Нико уже ясно, попался он на удочку старухе. Достигла своего — это она, конечно, придумала сама, без участия дочери. Жестоко грызет его сознание, что он, всегда так высоко державший голову, не поступавшийся своей свободой и независимостью даже для матери, сейчас сделался орудием в руках честолюбивой женщины, которая стремится с его помощью подчинить себе других. Не быть ему теперь никогда неограниченным хозяином собственных поступков, станет он игрушкой в руках вздорных баб!

Кровь вскипела у Нико, буря поднялась в груди, все существо его вздыбилось против этой женщины.
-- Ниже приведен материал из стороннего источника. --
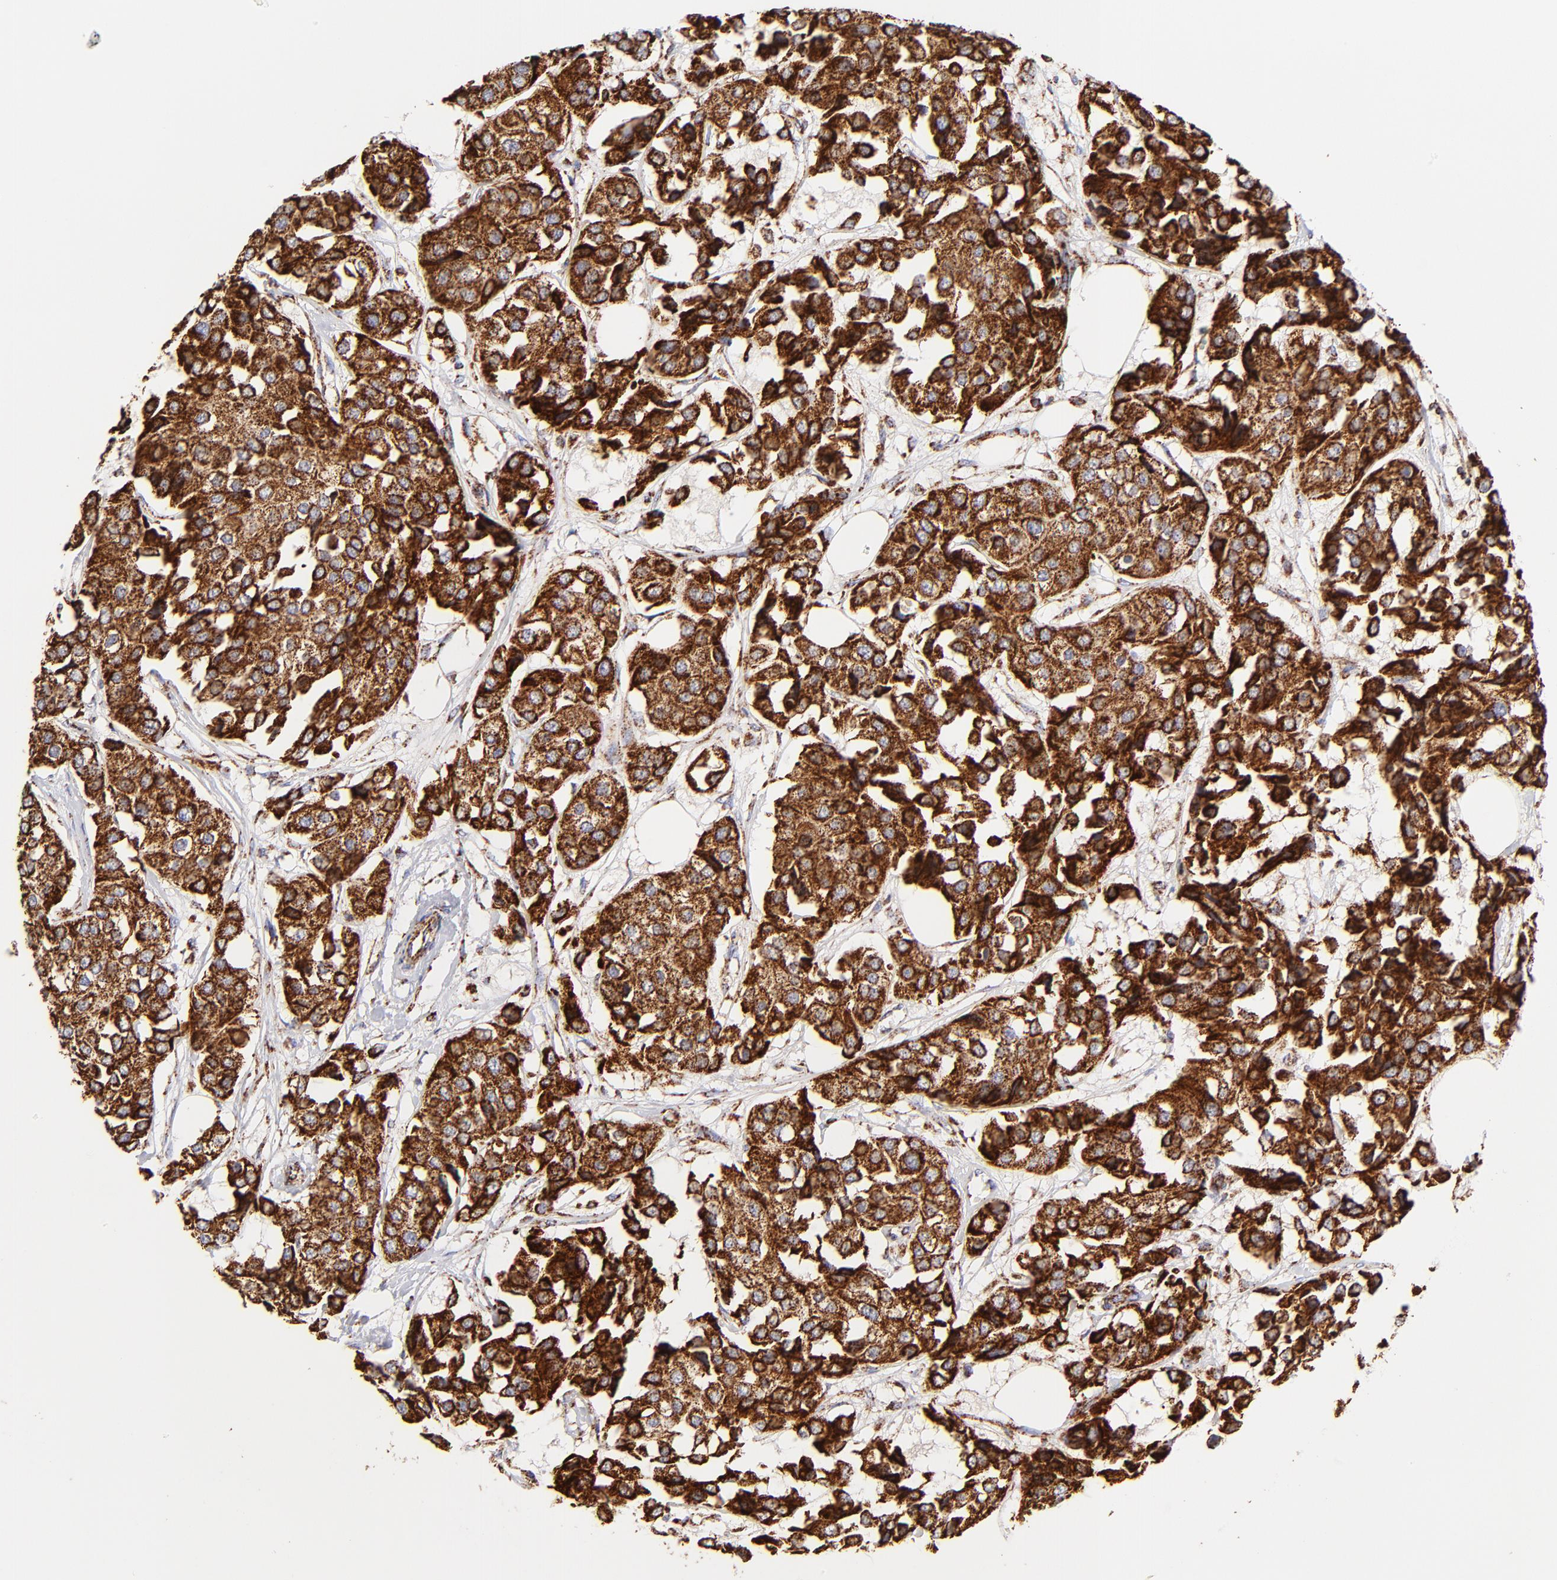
{"staining": {"intensity": "strong", "quantity": ">75%", "location": "cytoplasmic/membranous"}, "tissue": "breast cancer", "cell_type": "Tumor cells", "image_type": "cancer", "snomed": [{"axis": "morphology", "description": "Duct carcinoma"}, {"axis": "topography", "description": "Breast"}], "caption": "Strong cytoplasmic/membranous staining for a protein is identified in approximately >75% of tumor cells of breast cancer using immunohistochemistry.", "gene": "ECH1", "patient": {"sex": "female", "age": 80}}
Молния сверкнула в его глазах, когда он ответил:

— Впрочем, лучшее украшение девушки — красота, а главное, добродетель. И вовсе нехорошо, когда девушка навешивает на себя целый ювелирный магазин. Скромность пристала ей больше, чем гордыня и высокомерие.

— Так, дорогой шьор Нико, говорят те, которые и не нюхали золота, — возразила Ера, встревоженная подобным оборотом. — Наш старик ту же песенку поет, потому как для него настоящая му́ка — истратить грош на дочку. А я — такая, что лучше дома прижмусь, дома-то мне ничего не надо, а на людях по-людски… Посмотрите на шьору Андриану или шьору Царету, когда в церковь идут — наряжаются, как только могут. Есть чем порадовать глаз…

Нико уже молчит, не хочется ему с ней спорить. Он пришел сюда отдохнуть, стряхнуть с себя мысли, которые не дают ему покоя ни днем, ни ночью, пришел в надежде найти утешение и мир рядом с избранницей своего сердца. А нашел мнения, противные ему, слушает речи, которые ему гнусны. Рана, что так жгла, разбередилась еще пуще. Одного он теперь хочет — прочь отсюда, не видеть, не слышать ничего!